Task brief. Rewrite these lines so that "RESPONDER" becomes "RESPONDA" at every occurrence, leaving everything else untouched.

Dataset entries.
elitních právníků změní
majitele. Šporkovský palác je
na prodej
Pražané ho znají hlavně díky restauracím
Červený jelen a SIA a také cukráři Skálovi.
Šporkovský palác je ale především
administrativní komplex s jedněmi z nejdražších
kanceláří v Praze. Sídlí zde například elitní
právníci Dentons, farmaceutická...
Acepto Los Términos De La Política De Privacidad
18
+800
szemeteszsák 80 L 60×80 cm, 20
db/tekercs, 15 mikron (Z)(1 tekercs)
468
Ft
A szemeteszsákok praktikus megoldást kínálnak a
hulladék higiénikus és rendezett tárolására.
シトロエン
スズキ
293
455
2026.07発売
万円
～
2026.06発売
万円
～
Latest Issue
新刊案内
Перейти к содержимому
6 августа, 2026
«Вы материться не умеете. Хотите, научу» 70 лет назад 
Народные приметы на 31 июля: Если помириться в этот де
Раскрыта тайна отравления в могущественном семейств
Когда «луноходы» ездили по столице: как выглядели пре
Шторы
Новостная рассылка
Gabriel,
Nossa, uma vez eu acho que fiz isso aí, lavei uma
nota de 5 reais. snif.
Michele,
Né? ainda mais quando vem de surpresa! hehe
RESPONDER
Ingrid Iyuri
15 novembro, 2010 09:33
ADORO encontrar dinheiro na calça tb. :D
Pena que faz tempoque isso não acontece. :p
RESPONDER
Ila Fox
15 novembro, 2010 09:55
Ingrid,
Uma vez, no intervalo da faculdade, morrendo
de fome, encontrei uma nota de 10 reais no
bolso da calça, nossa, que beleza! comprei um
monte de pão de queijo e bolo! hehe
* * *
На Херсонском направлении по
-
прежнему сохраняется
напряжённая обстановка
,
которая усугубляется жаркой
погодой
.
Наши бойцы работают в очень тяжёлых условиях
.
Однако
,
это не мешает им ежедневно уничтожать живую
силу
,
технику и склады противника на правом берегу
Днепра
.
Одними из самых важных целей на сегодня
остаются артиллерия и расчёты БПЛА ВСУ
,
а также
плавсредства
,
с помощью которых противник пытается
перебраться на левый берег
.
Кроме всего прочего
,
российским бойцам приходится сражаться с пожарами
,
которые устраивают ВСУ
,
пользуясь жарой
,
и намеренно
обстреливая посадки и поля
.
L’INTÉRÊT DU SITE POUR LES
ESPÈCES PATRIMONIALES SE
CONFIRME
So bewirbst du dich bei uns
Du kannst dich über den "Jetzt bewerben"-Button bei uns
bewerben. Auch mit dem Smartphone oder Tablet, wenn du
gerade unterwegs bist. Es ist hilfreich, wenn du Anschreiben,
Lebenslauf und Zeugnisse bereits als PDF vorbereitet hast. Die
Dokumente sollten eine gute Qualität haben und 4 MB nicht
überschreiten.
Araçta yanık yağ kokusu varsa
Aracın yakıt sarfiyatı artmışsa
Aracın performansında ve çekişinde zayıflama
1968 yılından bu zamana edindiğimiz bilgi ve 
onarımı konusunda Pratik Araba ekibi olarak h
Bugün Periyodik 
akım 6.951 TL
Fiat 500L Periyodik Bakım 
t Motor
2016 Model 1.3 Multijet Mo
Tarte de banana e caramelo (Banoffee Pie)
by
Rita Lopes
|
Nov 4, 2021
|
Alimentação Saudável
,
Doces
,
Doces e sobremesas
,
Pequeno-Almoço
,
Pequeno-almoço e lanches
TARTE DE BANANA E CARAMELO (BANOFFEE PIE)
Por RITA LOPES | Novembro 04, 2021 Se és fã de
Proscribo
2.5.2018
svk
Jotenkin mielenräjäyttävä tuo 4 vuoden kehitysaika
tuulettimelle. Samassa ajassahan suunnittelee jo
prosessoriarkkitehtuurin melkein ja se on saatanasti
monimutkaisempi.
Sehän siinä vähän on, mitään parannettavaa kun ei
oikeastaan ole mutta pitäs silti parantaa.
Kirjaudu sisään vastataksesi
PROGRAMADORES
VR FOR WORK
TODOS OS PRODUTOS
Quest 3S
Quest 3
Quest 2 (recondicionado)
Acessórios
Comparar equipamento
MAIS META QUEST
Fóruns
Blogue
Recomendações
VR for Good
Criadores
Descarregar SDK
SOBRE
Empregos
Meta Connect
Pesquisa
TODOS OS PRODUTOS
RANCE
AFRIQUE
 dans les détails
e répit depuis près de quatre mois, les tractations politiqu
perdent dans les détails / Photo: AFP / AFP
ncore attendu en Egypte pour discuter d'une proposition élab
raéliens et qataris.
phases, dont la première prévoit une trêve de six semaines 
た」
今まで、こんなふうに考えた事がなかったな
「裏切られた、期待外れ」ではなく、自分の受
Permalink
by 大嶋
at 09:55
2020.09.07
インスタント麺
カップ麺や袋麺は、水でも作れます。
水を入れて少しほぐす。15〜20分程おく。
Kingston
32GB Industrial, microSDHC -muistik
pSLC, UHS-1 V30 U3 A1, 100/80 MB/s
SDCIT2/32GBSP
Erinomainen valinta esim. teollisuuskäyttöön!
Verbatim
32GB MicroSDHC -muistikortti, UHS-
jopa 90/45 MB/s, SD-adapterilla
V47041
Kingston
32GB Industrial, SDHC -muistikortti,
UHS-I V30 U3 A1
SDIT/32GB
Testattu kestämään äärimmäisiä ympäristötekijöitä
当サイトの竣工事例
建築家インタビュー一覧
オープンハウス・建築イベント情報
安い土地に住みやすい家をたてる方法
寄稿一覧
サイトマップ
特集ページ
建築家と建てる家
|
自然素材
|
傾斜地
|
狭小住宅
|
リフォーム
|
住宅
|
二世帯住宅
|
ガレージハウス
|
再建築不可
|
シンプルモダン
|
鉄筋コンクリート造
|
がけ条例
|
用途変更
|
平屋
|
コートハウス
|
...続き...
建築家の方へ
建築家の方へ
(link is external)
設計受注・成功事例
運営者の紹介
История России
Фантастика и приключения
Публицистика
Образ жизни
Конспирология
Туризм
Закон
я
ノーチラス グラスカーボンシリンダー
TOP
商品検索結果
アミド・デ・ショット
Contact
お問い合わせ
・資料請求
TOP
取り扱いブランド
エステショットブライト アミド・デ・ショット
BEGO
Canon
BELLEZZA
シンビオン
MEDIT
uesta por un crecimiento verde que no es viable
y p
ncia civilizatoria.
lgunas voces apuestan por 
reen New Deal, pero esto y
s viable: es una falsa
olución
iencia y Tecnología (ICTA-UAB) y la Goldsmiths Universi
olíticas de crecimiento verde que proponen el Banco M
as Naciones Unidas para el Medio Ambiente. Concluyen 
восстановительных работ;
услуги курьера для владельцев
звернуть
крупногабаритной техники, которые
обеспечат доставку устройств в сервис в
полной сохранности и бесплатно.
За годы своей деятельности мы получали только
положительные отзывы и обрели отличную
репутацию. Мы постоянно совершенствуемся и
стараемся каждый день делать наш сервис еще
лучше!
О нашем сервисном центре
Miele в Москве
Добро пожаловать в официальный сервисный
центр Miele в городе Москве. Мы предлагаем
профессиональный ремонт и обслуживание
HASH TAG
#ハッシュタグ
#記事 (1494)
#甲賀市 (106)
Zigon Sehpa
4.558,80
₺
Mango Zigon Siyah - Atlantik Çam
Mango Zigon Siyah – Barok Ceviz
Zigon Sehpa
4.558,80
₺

Response box.
elitních právníků změní
majitele. Šporkovský palác je
na prodej
Pražané ho znají hlavně díky restauracím
Červený jelen a SIA a také cukráři Skálovi.
Šporkovský palác je ale především
administrativní komplex s jedněmi z nejdražších
kanceláří v Praze. Sídlí zde například elitní
právníci Dentons, farmaceutická...
Acepto Los Términos De La Política De Privacidad
18
+800
szemeteszsák 80 L 60×80 cm, 20
db/tekercs, 15 mikron (Z)(1 tekercs)
468
Ft
A szemeteszsákok praktikus megoldást kínálnak a
hulladék higiénikus és rendezett tárolására.
シトロエン
スズキ
293
455
2026.07発売
万円
～
2026.06発売
万円
～
Latest Issue
新刊案内
Перейти к содержимому
6 августа, 2026
«Вы материться не умеете. Хотите, научу» 70 лет назад 
Народные приметы на 31 июля: Если помириться в этот де
Раскрыта тайна отравления в могущественном семейств
Когда «луноходы» ездили по столице: как выглядели пре
Шторы
Новостная рассылка
Gabriel,
Nossa, uma vez eu acho que fiz isso aí, lavei uma
nota de 5 reais. snif.
Michele,
Né? ainda mais quando vem de surpresa! hehe
RESPONDA
Ingrid Iyuri
15 novembro, 2010 09:33
ADORO encontrar dinheiro na calça tb. :D
Pena que faz tempoque isso não acontece. :p
RESPONDA
Ila Fox
15 novembro, 2010 09:55
Ingrid,
Uma vez, no intervalo da faculdade, morrendo
de fome, encontrei uma nota de 10 reais no
bolso da calça, nossa, que beleza! comprei um
monte de pão de queijo e bolo! hehe
* * *
На Херсонском направлении по
-
прежнему сохраняется
напряжённая обстановка
,
которая усугубляется жаркой
погодой
.
Наши бойцы работают в очень тяжёлых условиях
.
Однако
,
это не мешает им ежедневно уничтожать живую
силу
,
технику и склады противника на правом берегу
Днепра
.
Одними из самых важных целей на сегодня
остаются артиллерия и расчёты БПЛА ВСУ
,
а также
плавсредства
,
с помощью которых противник пытается
перебраться на левый берег
.
Кроме всего прочего
,
российским бойцам приходится сражаться с пожарами
,
которые устраивают ВСУ
,
пользуясь жарой
,
и намеренно
обстреливая посадки и поля
.
L’INTÉRÊT DU SITE POUR LES
ESPÈCES PATRIMONIALES SE
CONFIRME
So bewirbst du dich bei uns
Du kannst dich über den "Jetzt bewerben"-Button bei uns
bewerben. Auch mit dem Smartphone oder Tablet, wenn du
gerade unterwegs bist. Es ist hilfreich, wenn du Anschreiben,
Lebenslauf und Zeugnisse bereits als PDF vorbereitet hast. Die
Dokumente sollten eine gute Qualität haben und 4 MB nicht
überschreiten.
Araçta yanık yağ kokusu varsa
Aracın yakıt sarfiyatı artmışsa
Aracın performansında ve çekişinde zayıflama
1968 yılından bu zamana edindiğimiz bilgi ve 
onarımı konusunda Pratik Araba ekibi olarak h
Bugün Periyodik 
akım 6.951 TL
Fiat 500L Periyodik Bakım 
t Motor
2016 Model 1.3 Multijet Mo
Tarte de banana e caramelo (Banoffee Pie)
by
Rita Lopes
|
Nov 4, 2021
|
Alimentação Saudável
,
Doces
,
Doces e sobremesas
,
Pequeno-Almoço
,
Pequeno-almoço e lanches
TARTE DE BANANA E CARAMELO (BANOFFEE PIE)
Por RITA LOPES | Novembro 04, 2021 Se és fã de
Proscribo
2.5.2018
svk
Jotenkin mielenräjäyttävä tuo 4 vuoden kehitysaika
tuulettimelle. Samassa ajassahan suunnittelee jo
prosessoriarkkitehtuurin melkein ja se on saatanasti
monimutkaisempi.
Sehän siinä vähän on, mitään parannettavaa kun ei
oikeastaan ole mutta pitäs silti parantaa.
Kirjaudu sisään vastataksesi
PROGRAMADORES
VR FOR WORK
TODOS OS PRODUTOS
Quest 3S
Quest 3
Quest 2 (recondicionado)
Acessórios
Comparar equipamento
MAIS META QUEST
Fóruns
Blogue
Recomendações
VR for Good
Criadores
Descarregar SDK
SOBRE
Empregos
Meta Connect
Pesquisa
TODOS OS PRODUTOS
RANCE
AFRIQUE
 dans les détails
e répit depuis près de quatre mois, les tractations politiqu
perdent dans les détails / Photo: AFP / AFP
ncore attendu en Egypte pour discuter d'une proposition élab
raéliens et qataris.
phases, dont la première prévoit une trêve de six semaines 
た」
今まで、こんなふうに考えた事がなかったな
「裏切られた、期待外れ」ではなく、自分の受
Permalink
by 大嶋
at 09:55
2020.09.07
インスタント麺
カップ麺や袋麺は、水でも作れます。
水を入れて少しほぐす。15〜20分程おく。
Kingston
32GB Industrial, microSDHC -muistik
pSLC, UHS-1 V30 U3 A1, 100/80 MB/s
SDCIT2/32GBSP
Erinomainen valinta esim. teollisuuskäyttöön!
Verbatim
32GB MicroSDHC -muistikortti, UHS-
jopa 90/45 MB/s, SD-adapterilla
V47041
Kingston
32GB Industrial, SDHC -muistikortti,
UHS-I V30 U3 A1
SDIT/32GB
Testattu kestämään äärimmäisiä ympäristötekijöitä
当サイトの竣工事例
建築家インタビュー一覧
オープンハウス・建築イベント情報
安い土地に住みやすい家をたてる方法
寄稿一覧
サイトマップ
特集ページ
建築家と建てる家
|
自然素材
|
傾斜地
|
狭小住宅
|
リフォーム
|
住宅
|
二世帯住宅
|
ガレージハウス
|
再建築不可
|
シンプルモダン
|
鉄筋コンクリート造
|
がけ条例
|
用途変更
|
平屋
|
コートハウス
|
...続き...
建築家の方へ
建築家の方へ
(link is external)
設計受注・成功事例
運営者の紹介
История России
Фантастика и приключения
Публицистика
Образ жизни
Конспирология
Туризм
Закон
я
ノーチラス グラスカーボンシリンダー
TOP
商品検索結果
アミド・デ・ショット
Contact
お問い合わせ
・資料請求
TOP
取り扱いブランド
エステショットブライト アミド・デ・ショット
BEGO
Canon
BELLEZZA
シンビオン
MEDIT
uesta por un crecimiento verde que no es viable
y p
ncia civilizatoria.
lgunas voces apuestan por 
reen New Deal, pero esto y
s viable: es una falsa
olución
iencia y Tecnología (ICTA-UAB) y la Goldsmiths Universi
olíticas de crecimiento verde que proponen el Banco M
as Naciones Unidas para el Medio Ambiente. Concluyen 
восстановительных работ;
услуги курьера для владельцев
звернуть
крупногабаритной техники, которые
обеспечат доставку устройств в сервис в
полной сохранности и бесплатно.
За годы своей деятельности мы получали только
положительные отзывы и обрели отличную
репутацию. Мы постоянно совершенствуемся и
стараемся каждый день делать наш сервис еще
лучше!
О нашем сервисном центре
Miele в Москве
Добро пожаловать в официальный сервисный
центр Miele в городе Москве. Мы предлагаем
профессиональный ремонт и обслуживание
HASH TAG
#ハッシュタグ
#記事 (1494)
#甲賀市 (106)
Zigon Sehpa
4.558,80
₺
Mango Zigon Siyah - Atlantik Çam
Mango Zigon Siyah – Barok Ceviz
Zigon Sehpa
4.558,80
₺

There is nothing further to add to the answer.